───── Given data

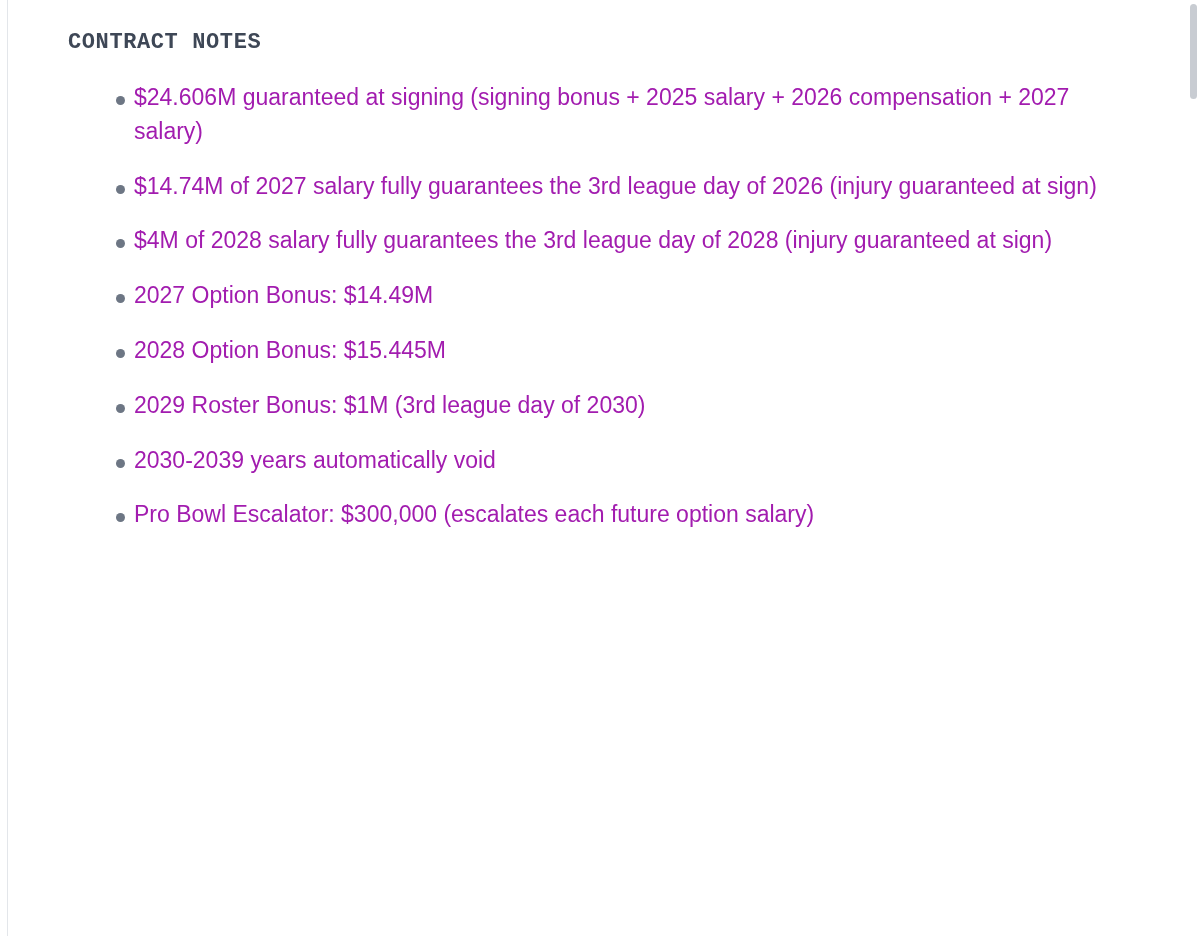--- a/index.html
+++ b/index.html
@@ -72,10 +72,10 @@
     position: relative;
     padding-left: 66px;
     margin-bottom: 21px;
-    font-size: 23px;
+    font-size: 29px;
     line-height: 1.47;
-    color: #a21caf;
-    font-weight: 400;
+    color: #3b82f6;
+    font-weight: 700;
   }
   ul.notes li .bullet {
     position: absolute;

──────────

Which lines in the records above hold the string "font"? Copy each of them.

-    font-size: 23px;
+    font-size: 29px;
-    font-weight: 400;
+    font-weight: 700;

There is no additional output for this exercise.